» **Exercise brief**: Show each line of the entries below that contains the word "shoulder", copying the lines in full. Letter case counts.

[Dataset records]
BEGIN

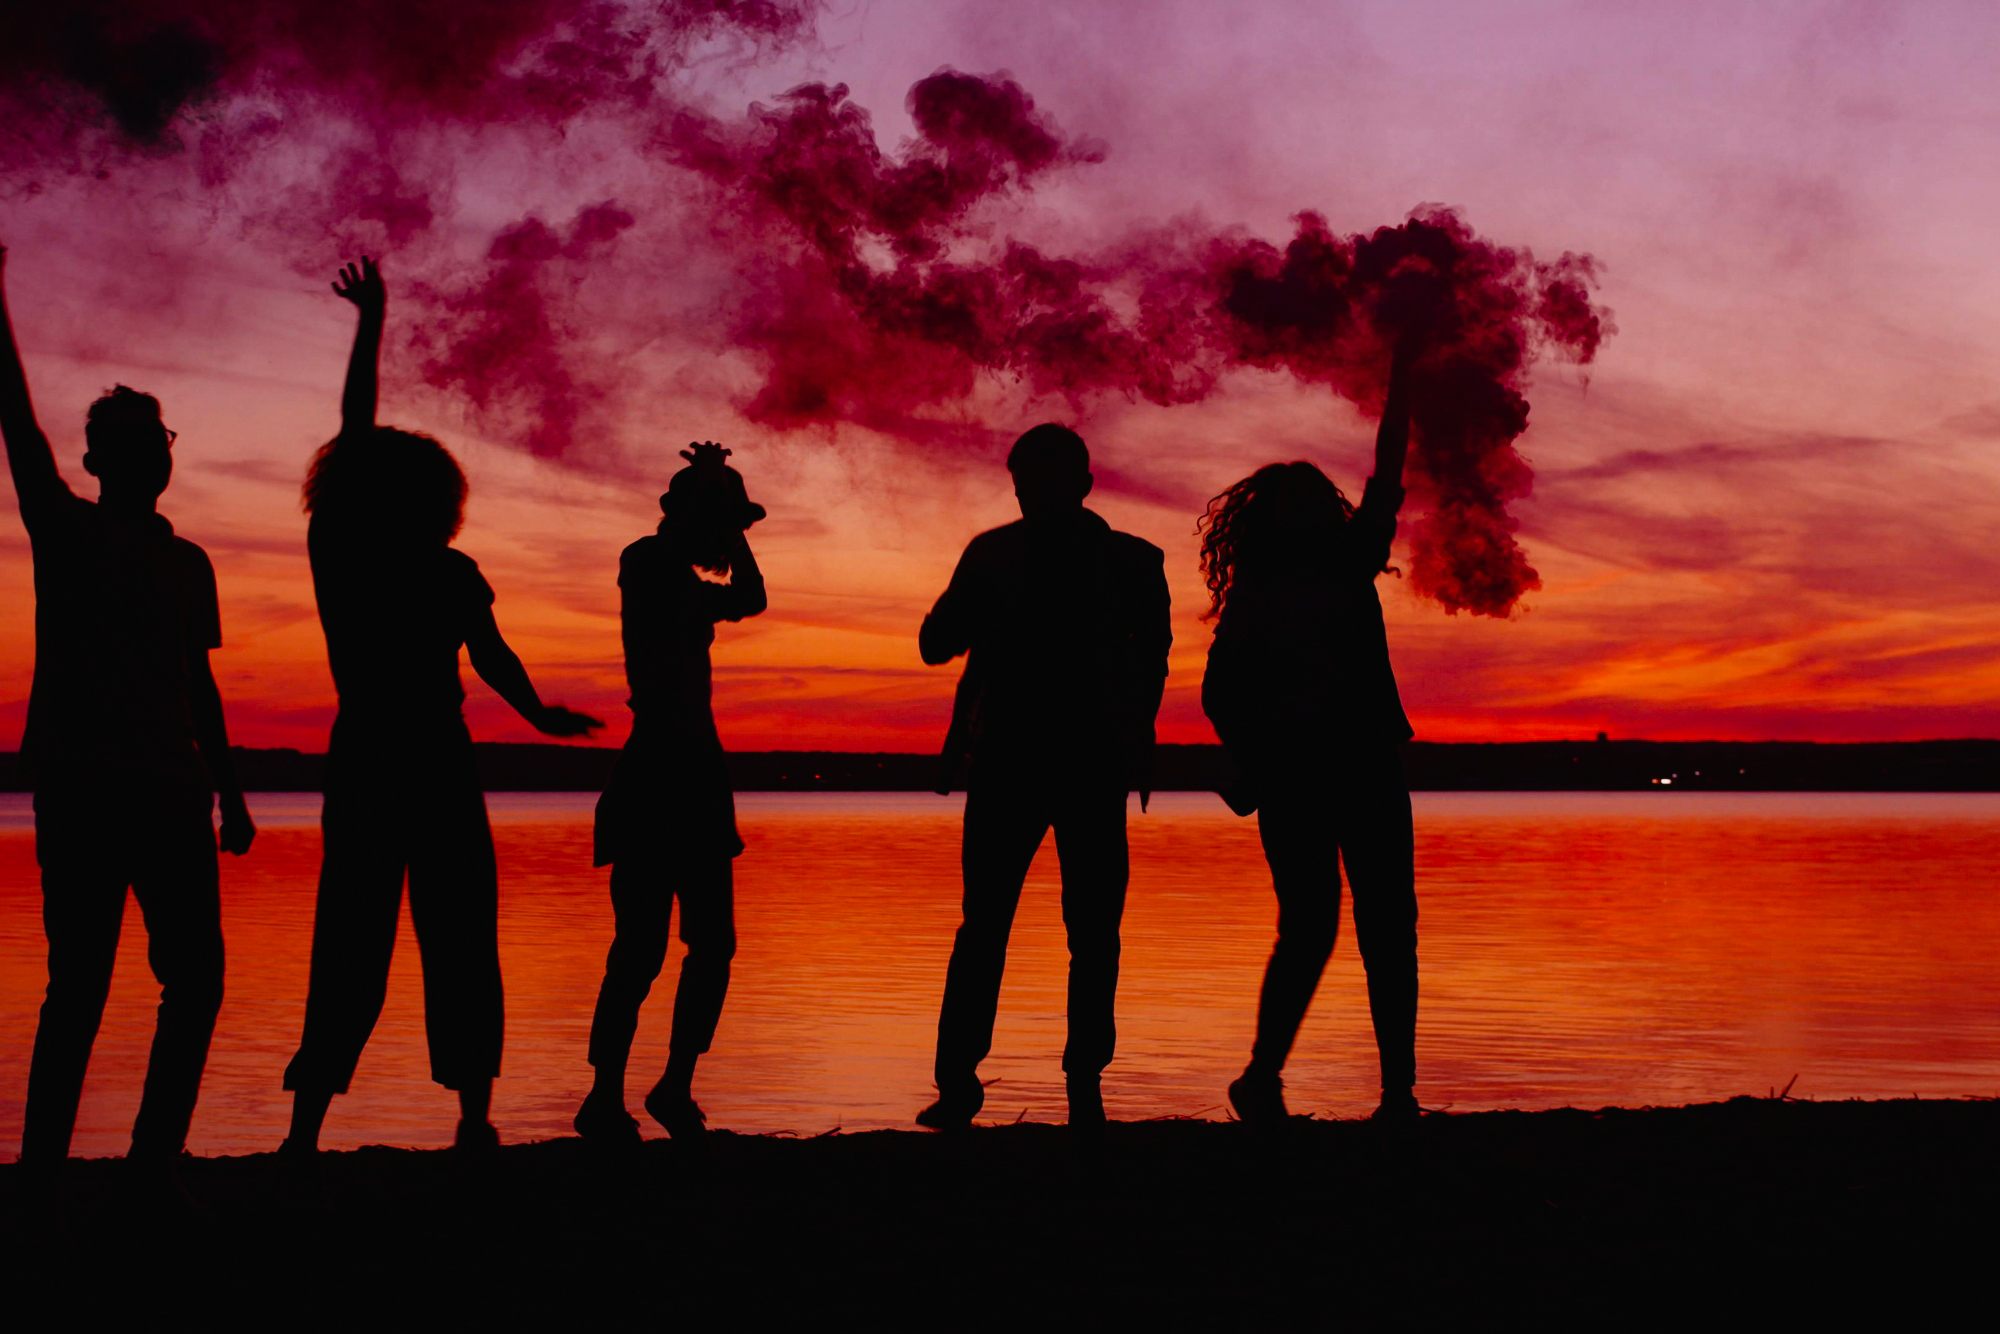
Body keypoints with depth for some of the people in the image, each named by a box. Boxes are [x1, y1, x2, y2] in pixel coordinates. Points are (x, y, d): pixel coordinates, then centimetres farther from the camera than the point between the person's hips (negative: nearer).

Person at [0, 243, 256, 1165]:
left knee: (196, 978, 1)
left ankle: (155, 1159, 10)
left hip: (170, 787, 5)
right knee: (80, 988, -9)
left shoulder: (188, 563, 18)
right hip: (80, 785, -5)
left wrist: (229, 793, 20)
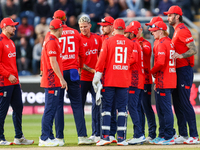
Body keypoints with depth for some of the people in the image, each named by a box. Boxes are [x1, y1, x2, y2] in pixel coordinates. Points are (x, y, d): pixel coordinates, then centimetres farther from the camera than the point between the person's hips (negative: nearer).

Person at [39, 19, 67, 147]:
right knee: (50, 109, -9)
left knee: (52, 109, 12)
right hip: (53, 81, -10)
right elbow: (53, 62, -19)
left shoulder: (52, 40, 18)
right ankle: (44, 139, -8)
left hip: (54, 82, 10)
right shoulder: (52, 41, -13)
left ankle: (49, 137, 16)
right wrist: (61, 79, -19)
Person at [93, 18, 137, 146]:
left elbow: (102, 59, -7)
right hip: (124, 80, 2)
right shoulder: (130, 43, 5)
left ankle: (106, 136, -7)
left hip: (109, 79, -2)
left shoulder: (108, 42, -3)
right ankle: (121, 138, 1)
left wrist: (97, 76, -5)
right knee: (122, 108, 5)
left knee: (107, 107, 1)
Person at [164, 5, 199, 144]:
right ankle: (183, 135, 15)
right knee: (177, 104, 11)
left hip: (184, 70, -10)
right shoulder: (177, 31, 20)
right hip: (178, 71, 10)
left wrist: (181, 55, -31)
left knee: (185, 103, -13)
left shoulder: (183, 30, -11)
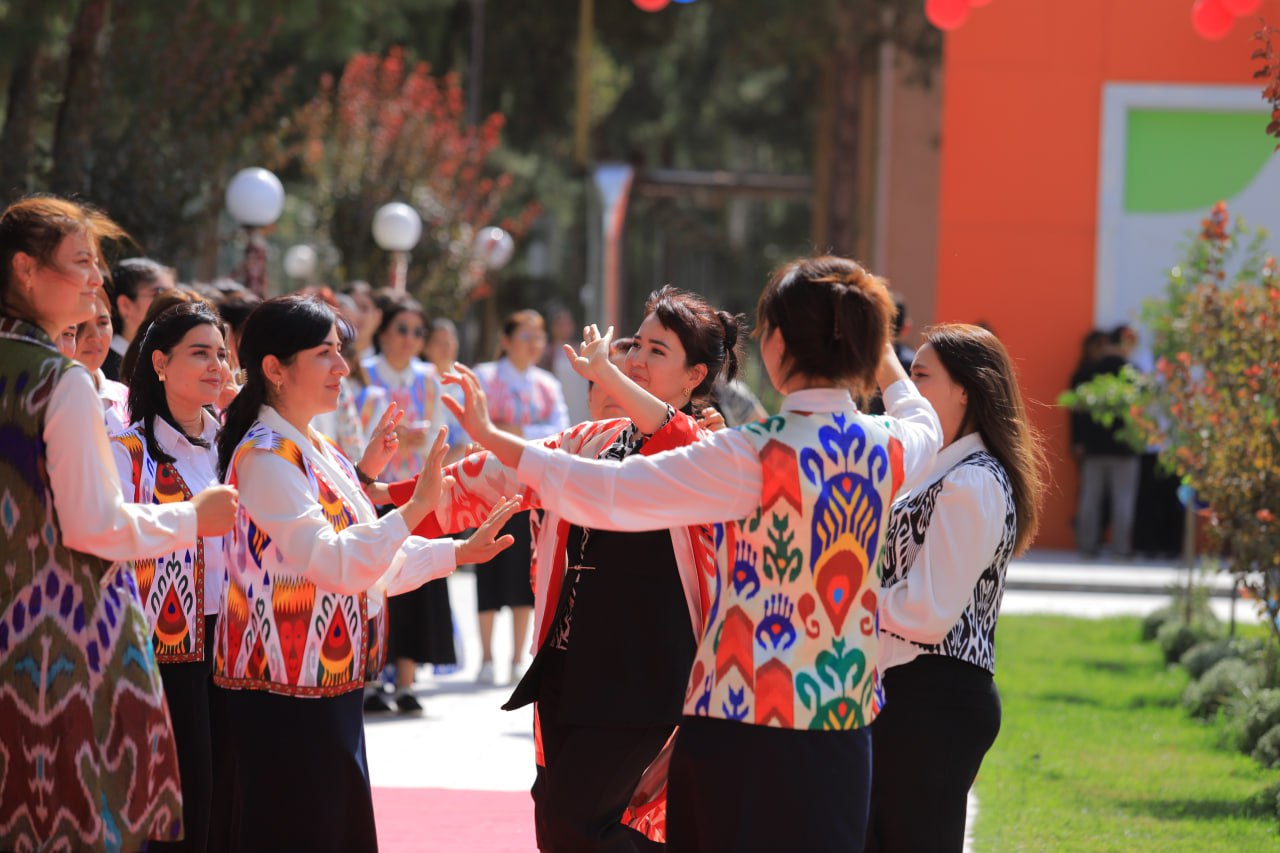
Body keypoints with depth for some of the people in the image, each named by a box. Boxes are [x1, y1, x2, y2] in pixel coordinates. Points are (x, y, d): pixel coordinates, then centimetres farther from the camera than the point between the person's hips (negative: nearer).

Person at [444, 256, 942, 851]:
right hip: (845, 721, 5)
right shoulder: (886, 447, 1)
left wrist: (494, 439, -12)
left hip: (741, 718, -5)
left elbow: (608, 494, -19)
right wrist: (885, 360, 47)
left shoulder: (756, 456, -16)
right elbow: (924, 427, 28)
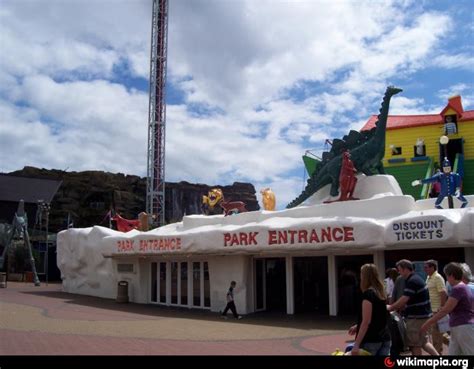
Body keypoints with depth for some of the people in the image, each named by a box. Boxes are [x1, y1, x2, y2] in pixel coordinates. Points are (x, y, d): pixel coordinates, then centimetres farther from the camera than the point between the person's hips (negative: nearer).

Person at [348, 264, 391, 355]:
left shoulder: (368, 294, -15)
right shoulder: (381, 293, 10)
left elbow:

END

» **Written answer**:
left shoulder: (188, 563, 18)
left shoulder: (52, 40, 18)
right shoulder: (52, 41, -13)
right shoulder: (130, 43, 5)
left shoulder: (108, 42, -3)
right shoulder: (177, 31, 20)
left shoulder: (183, 30, -11)
right shoulder: (886, 447, 1)
left shoulder: (756, 456, -16)
left shoulder: (368, 294, -15)
right shoulder: (381, 293, 10)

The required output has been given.